La CGT Ford Blanquefort ne lâche rien face au groupe américain décidé à fermer son site girondin. Elle attend cette semaine deux décisions dans des procédures distinctes, espère une « victoire historique » afin d'empêcher la fermeture de l'usine de Gironde et freiner la « machine infernale » des destructions d'emplois.

Alors que Ford vient d'annoncer 12.000 suppressions d'emplois et la fermeture de six usines d'ici à fin 2020, la CGT veut croire que la justice bordelaise a les moyens de mettre des bâtons dans les roues du constructeur automobile américain.

Une délocalisation? 

Mardi, le tribunal de grande instance (TGI) annoncera s'il considère ou non que la fermeture de Blanquefort a été décidée « sans motifs économiques », comme l'affirme la CGT. Jeudi, c'est la cour d'appel de Bordeaux qui donnera son avis sur une procédure concernant un « engagement » de Ford à maintenir 1.000 emplois pendant cinq ans.

Dans la première procédure, début juin, à l'audience, la CGT a demandé à une chambre civile du TGI de reconnaître qu'il n'existait pas de motifs économiques justifiant un plan de sauvegarde de l'emploi (PSE) pour Blanquefort.

Ford avait fait connaître début 2018 sa décision de fermer cette usine de boîtes de vitesse implantée près de Bordeaux depuis 1972. Après de longs mois d'incertitude pour les 872 salariés et le refus par Ford de l'offre du seul repreneur en lice, Punch Powerglide, ce PSE a été validé en mars par l'administration.

Selon l'avocat du syndicat, Me Philippe Brun, il ne s'agit pas d'une cessation d'activité mais d'un « processus de délocalisation (de la production) vers les Etats-Unis d'Amérique ». La CGT a également misé sur une assignation au civil pour mener « une bataille politique », selon Philippe Poutou, représentant du syndicat et ancien candidat du Nouveau parti anticapitaliste à l'élection présidentielle.

« On espère une victoire historique qui ferait jurisprudence»

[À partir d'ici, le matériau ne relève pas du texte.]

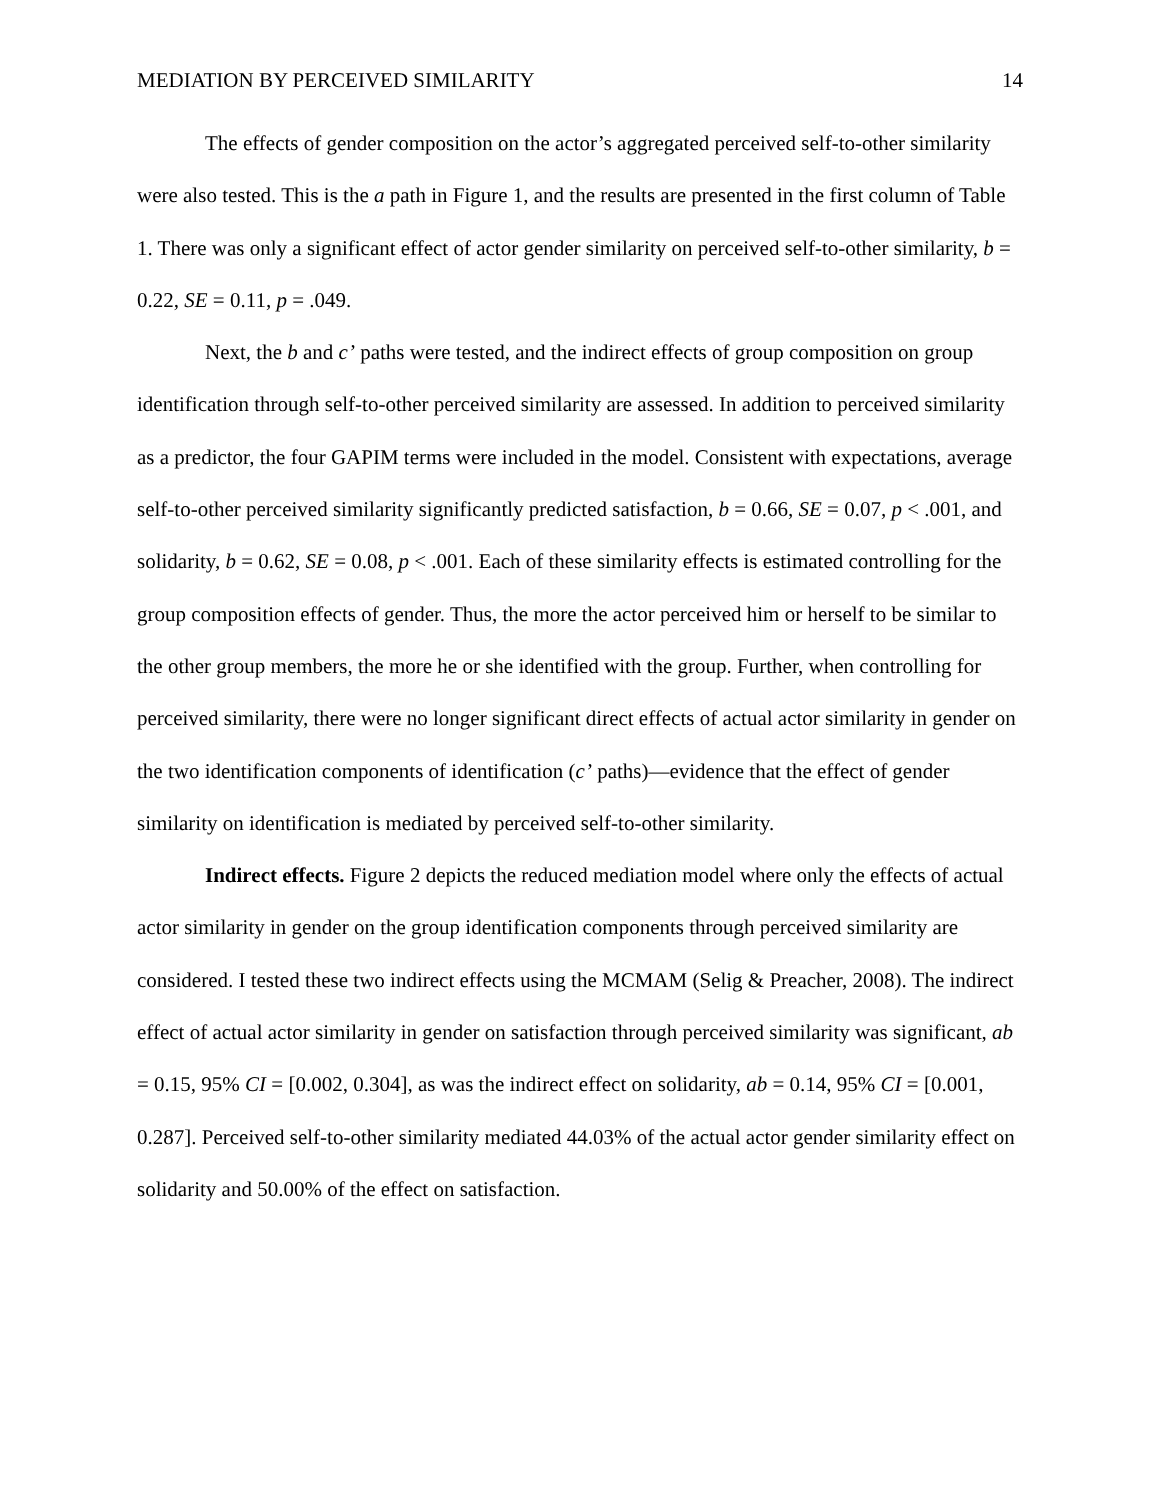MEDIATION BY PERCEIVED SIMILARITY 14
The effects of gender composition on the actor’s aggregated perceived self-to-other similarity were also tested. This is the a path in Figure 1, and the results are presented in the first column of Table 1. There was only a significant effect of actor gender similarity on perceived self-to-other similarity, b = 0.22, SE = 0.11, p = .049.
Next, the b and c’ paths were tested, and the indirect effects of group composition on group identification through self-to-other perceived similarity are assessed. In addition to perceived similarity as a predictor, the four GAPIM terms were included in the model. Consistent with expectations, average self-to-other perceived similarity significantly predicted satisfaction, b = 0.66, SE = 0.07, p < .001, and solidarity, b = 0.62, SE = 0.08, p < .001. Each of these similarity effects is estimated controlling for the group composition effects of gender. Thus, the more the actor perceived him or herself to be similar to the other group members, the more he or she identified with the group. Further, when controlling for perceived similarity, there were no longer significant direct effects of actual actor similarity in gender on the two identification components of identification (c’ paths)—evidence that the effect of gender similarity on identification is mediated by perceived self-to-other similarity.
Indirect effects. Figure 2 depicts the reduced mediation model where only the effects of actual actor similarity in gender on the group identification components through perceived similarity are considered. I tested these two indirect effects using the MCMAM (Selig & Preacher, 2008). The indirect effect of actual actor similarity in gender on satisfaction through perceived similarity was significant, ab = 0.15, 95% CI = [0.002, 0.304], as was the indirect effect on solidarity, ab = 0.14, 95% CI = [0.001, 0.287]. Perceived self-to-other similarity mediated 44.03% of the actual actor gender similarity effect on solidarity and 50.00% of the effect on satisfaction.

A l'audience, l'avocate de Ford, Me Dominique Mendy, avait de son côté soulevé l'incompétence du tribunal au profit de la justice administrative. « On espère une victoire historique qui ferait jurisprudence. Même si on sait que Ford ferait immédiatement appel, ça leur compliquerait la vie et repousserait les échéances », a affirmé cette semaine Vincent Alauze, délégué syndical CGT.

Le syndicat a par ailleurs demandé au tribunal de Bordeaux de constater que le refus par Ford de l'offre de Punch était un « abus du droit de propriété » et souhaite que la justice désigne Punch comme repreneur.

Le groupe strasbourgeois a toutefois fait clairement savoir qu'il n'était plus intéressé. « La justice pourrait quand même ordonner à Ford de chercher un nouveau repreneur et cette fois pour de vrai, pas comme l'an dernier quand ils ont fait semblant », accuse Vincent. Alauze.

La CGT sur tous les fronts

La semaine judiciaire de la CGT se poursuivra jeudi avec un arrêt attendu de la cour d'appel de Bordeaux dans le cadre d'une procédure antérieure à l'annonce de la fermeture de l'usine.

Le constructeur automobile a contesté un jugement au civil de 2017 qui estimait que Ford n'avait pas respecté un « engagement unilatéral » à maintenir 1.000 emplois pendant cinq ans à Blanquefort à compter de 2013 en échange d'aides publiques.

A l'audience d'appel fin mai, l'avocate de Ford, Me Florence Dupont, avait plaidé que ce seuil n'était en fait qu'un « objectif » non contraignant. Un « mensonge éhonté » pour le conseil de la CGT, Me Olivier Meyer.

Active dans les prétoires, la CGT Ford l'est également au sein des instances internationales puisqu'elle a déposé plainte contre l'Etat devant le Conseil de l'Europe et devant l'Organisation internationale du Travail (OIT), pour des entorses supposées aux normes sociales internationales.

« On assiste à une attaque tous azimuts contre les droits sociaux alors nous, on fait pareil : on attaque tous azimuts dès qu'on a un outil (juridique) pour agir », explique Philippe Poutou.